Indonesia is projected to have a population of more than 300 million by 2025, with more than one-third below 30 years old, according to Indonesian Statistical Central Bureau (BPS). This is not only a great potential because it means there will be about 100 million new consumers with active buying power that would drive up domestic consumption, it also offers tremendous investment opportunities.

To put it into perspective, even with infrastructure that is still in the development stage, a significantly commodity-driven export economy, an unfavorable international market, largely untapped regional potential and imbalanced economic growth planning, Indonesia is still managing to grow its economy above 5 percent annually. If favorable conditions return, there could be a successful transition into a service-based economy, and if there is a more competent administration in place, then double-digit annual GDP growth would be possible. This is economic potential that investors and like-minded people cannot miss.

This has yet to mention Indonesia’s potential within the OIC. Islamic learning is becoming more common and people’s growing interest in religious affairs in their daily lives can be considered a positive development in the socio-cultural domain. As such, Indonesia would really lead the OIC not only in terms of economic and demographic size, but also in terms of providing a guiding path. Against the existing global trends of religiosity becoming more apparent year-by-year and youth rebellions becoming more extreme around the world, Indonesia is being balanced remarkably by its youth’s increasing religiosity. Two decades ago, mosques in Indonesia barely saw any young people and finding young girls wearing headscarves was quite rare. Now, young people are filling mosques and churches while one can find young girls in headscarves on every corner of the Muslim parts of the country. In Indonesia, modernity is going hand-in-hand with religious belief. Indonesia has the potential to become a model for the Muslim world.
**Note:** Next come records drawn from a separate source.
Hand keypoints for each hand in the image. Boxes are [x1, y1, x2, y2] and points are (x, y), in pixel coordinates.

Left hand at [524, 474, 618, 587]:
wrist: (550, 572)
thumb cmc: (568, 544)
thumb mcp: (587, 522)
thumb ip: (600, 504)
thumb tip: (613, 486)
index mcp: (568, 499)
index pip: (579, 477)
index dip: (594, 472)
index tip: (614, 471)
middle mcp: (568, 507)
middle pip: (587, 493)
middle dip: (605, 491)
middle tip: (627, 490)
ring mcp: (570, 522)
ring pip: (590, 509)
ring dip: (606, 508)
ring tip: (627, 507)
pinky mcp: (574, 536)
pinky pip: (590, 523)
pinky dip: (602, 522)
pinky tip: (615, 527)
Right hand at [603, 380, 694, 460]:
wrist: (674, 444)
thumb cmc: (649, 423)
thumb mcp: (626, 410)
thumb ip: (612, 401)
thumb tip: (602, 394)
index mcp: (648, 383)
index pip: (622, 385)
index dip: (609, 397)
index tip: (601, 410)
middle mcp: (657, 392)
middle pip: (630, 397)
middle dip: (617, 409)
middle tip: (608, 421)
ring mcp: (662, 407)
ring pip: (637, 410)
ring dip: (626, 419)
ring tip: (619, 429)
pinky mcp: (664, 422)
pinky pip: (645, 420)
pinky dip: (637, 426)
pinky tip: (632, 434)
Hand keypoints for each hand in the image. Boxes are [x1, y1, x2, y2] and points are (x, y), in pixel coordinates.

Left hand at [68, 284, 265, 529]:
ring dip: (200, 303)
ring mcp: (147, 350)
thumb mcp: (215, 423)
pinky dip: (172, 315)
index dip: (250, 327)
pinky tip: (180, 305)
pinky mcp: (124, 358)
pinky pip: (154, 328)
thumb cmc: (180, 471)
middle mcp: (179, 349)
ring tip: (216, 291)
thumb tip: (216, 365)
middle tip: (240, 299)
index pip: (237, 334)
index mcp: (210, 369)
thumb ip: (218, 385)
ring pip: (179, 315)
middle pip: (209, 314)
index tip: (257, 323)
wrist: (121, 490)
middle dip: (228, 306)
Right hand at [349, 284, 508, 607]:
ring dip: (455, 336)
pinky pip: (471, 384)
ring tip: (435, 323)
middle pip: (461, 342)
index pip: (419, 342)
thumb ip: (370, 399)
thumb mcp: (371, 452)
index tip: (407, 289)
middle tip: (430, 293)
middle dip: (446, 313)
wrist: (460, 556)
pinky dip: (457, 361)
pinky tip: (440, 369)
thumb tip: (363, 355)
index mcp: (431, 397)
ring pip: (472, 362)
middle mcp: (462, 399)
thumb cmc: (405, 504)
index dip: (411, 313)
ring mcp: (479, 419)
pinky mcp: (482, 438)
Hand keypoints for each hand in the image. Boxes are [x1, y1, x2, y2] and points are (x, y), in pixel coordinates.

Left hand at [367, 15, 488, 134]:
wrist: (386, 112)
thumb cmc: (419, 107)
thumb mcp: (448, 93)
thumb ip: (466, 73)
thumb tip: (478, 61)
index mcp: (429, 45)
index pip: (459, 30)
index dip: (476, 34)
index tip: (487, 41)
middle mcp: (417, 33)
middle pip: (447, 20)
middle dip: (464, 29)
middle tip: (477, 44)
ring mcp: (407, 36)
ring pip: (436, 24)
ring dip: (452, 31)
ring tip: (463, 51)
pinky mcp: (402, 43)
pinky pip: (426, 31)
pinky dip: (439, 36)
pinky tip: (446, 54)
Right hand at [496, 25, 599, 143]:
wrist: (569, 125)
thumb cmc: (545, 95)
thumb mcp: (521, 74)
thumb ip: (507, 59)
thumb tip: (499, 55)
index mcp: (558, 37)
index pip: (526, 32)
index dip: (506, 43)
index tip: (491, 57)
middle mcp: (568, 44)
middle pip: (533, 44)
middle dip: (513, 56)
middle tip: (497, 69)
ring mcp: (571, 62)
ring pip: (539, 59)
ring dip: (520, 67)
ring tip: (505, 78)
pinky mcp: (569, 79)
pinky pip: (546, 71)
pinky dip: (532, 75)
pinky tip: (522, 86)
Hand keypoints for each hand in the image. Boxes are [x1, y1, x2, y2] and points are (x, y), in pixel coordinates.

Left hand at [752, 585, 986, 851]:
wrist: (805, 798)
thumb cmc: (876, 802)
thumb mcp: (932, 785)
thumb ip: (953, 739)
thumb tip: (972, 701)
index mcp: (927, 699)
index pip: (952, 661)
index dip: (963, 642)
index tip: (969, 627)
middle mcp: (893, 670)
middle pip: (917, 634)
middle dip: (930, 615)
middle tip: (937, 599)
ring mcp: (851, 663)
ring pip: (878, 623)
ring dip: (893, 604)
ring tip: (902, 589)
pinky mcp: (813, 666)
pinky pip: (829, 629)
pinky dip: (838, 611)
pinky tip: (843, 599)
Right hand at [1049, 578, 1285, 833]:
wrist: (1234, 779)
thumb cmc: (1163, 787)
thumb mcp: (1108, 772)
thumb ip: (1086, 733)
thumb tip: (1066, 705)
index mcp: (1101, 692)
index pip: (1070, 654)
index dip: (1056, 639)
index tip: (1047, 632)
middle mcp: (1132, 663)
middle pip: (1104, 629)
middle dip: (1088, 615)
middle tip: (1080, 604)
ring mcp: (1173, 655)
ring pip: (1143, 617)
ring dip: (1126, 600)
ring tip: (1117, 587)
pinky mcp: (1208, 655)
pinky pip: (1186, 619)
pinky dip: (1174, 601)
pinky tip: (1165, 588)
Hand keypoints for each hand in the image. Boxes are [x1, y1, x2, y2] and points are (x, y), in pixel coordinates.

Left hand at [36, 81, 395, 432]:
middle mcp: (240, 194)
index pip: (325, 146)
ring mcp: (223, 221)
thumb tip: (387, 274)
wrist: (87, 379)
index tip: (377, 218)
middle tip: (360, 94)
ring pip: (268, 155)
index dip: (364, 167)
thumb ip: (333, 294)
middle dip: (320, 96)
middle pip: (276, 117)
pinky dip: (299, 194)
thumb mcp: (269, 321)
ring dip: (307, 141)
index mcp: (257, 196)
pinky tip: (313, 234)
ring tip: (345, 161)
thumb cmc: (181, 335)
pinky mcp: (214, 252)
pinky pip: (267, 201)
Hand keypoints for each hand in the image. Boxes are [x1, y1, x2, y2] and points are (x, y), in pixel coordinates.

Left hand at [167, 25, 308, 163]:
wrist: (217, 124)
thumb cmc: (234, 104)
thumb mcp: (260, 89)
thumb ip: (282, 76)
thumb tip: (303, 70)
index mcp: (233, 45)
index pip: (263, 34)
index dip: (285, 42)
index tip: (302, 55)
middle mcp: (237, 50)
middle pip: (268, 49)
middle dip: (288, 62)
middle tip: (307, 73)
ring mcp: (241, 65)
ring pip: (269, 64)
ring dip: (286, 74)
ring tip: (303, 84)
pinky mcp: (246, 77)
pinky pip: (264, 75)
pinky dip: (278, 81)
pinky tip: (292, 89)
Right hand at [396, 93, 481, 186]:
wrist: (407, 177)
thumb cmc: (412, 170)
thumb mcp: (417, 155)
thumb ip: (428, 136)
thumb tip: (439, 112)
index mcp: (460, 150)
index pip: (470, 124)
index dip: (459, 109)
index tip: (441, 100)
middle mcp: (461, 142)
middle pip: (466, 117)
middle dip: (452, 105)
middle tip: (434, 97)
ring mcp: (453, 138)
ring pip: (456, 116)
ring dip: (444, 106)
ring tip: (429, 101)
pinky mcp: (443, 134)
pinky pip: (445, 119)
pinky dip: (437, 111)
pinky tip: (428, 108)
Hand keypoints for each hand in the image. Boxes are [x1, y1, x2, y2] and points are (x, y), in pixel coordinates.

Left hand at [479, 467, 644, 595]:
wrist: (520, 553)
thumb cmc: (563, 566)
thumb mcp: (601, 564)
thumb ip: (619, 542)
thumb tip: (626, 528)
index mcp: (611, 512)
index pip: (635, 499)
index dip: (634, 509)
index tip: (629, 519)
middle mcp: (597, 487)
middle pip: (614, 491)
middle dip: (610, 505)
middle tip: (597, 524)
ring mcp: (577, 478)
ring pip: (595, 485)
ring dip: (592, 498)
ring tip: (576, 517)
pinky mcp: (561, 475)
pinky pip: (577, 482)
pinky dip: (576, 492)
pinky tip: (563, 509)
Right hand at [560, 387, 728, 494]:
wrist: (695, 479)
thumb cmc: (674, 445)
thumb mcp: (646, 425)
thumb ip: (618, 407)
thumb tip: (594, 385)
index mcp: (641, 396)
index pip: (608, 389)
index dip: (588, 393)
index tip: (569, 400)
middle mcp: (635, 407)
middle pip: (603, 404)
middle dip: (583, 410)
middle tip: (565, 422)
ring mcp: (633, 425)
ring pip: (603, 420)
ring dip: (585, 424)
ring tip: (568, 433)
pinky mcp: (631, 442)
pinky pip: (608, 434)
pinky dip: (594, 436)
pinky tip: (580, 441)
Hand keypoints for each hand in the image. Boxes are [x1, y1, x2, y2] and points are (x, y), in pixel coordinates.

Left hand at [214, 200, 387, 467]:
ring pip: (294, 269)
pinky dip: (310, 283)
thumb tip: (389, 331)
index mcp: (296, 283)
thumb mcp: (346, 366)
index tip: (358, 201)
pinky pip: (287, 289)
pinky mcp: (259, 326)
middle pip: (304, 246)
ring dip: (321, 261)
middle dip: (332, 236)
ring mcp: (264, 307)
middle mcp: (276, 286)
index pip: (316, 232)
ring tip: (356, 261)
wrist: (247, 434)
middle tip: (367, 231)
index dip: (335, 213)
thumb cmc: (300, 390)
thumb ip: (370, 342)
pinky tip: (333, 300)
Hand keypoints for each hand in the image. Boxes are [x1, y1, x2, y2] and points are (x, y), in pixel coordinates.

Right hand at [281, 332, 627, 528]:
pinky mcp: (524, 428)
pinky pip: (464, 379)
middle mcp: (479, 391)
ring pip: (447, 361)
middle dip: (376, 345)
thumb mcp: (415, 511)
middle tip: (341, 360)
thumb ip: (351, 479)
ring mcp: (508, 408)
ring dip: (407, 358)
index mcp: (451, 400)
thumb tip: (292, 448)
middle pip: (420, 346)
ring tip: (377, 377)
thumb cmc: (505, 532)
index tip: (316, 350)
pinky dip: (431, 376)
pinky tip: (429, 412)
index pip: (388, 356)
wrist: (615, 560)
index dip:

Thus, with all its landmark accomplishments in the socio-economic and political domains, Indonesia is a practical example of a smooth transition from dictatorship to democracy, and definitely a model for sustainable economic development. It also has a major role to play in ASEAN and the politics of the OIC member countries where it can strategically align itself with other contemporary democracies in the Muslim world such as Turkey, Tunisia, Pakistan and Nigeria and help the troubled Arab Spring countries with its own successful experiences of democratic transition and governance. This constructive role, if Indonesia takes it with due caution, would be historic, not only for troubled Muslim countries, but also for developing economies at large. By doing so, it can assume the role of leadership while positively impacting the course of world affairs. In the current geo-political scenario, this most-populous Muslim country can justifiably discharge its obligations by playing a more proactive role. Now, as Indonesia has major economic and political clout, its constructive path-breaking role in the Arab Spring countries and in emerging economies can prove to be vital and decisive factors in shaping the new world order while emerging as a reliever to the parts of the Arab and Muslim world in distress.